* **Selected passage**
== == ==
Murdoch was on a panel with Indian mogul Ratan Tata and Mexican billionaire and future New York Times owner Carlos Slim. The question that elicited Murdoch's bizarre reference to New York Gov. David Paterson was clearly directed at Fox News: "How do we bring more civil discourse to the discussion, and stop appealing to the populists on the right and the left?"

One way would be to not pay people millions of dollars to pursue bizarre conspiracy theories and call the first black president a racist—but that's not the Murdoch way! No, Murdoch's slurred, barely coherent answer blamed politicians, including Paterson, who, it's important to note, is "blind, and can't read braille, and doesn't know what's going on." And therefore is responsible for the lack of civil discourse in our political conversation. Class act. Good thing Murdoch has leftie liaison Gary Ginsberg at hand to smooth this over for him.

We're just going to throw this out there: Rupert Murdoch is not well. This senseless gaffe, on top of his strange and uncomprehending assertion last week that Barack Obama is indeed a racist just like Glenn Beck said and that no one at Fox News has ever compared Obama to Stalin when they obviously do on a nearly nightly basis, make him seem strange and muddled. He's getting old, and it's showing.
== == ==
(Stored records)
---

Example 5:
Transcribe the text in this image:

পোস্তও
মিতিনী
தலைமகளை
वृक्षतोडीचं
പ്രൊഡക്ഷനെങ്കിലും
== == ==
* **Stated task 1**
In the passage about Rupert Murdoch's panel remarks, who were the two other members of the panel?
* **Stated task 2**
Continue the passage about Rupert Murdoch's panel remarks, starting after its final sentence.

* **Written answer 1**
Indian mogul Ratan Tata and Mexican billionaire Carlos Slim.

* **Written answer 2**
The conference had another highlight—Slim's defensive and belittling discussion of his minority stake in the New York Times. Asked why he loaned a quarter of a billion dollars to the struggling paper, Slim responded with a casual, "Why not?" before nearly interrupting the panel's moderator to point out that on top of a 14% interest rate, he'd received warrants in the deal. Asked to elaborate on the value of media investments, Slim started with, "I think the New York Times will pay. It was credit, with a high yield, and warrants." How reassuring. Slim did offer a perfunctory defense of the Times as a business, calling it one of the best newspapers in the world. Then he offered to lend money to the Wall Street Journal at 12%, two points better than he gave to the Times.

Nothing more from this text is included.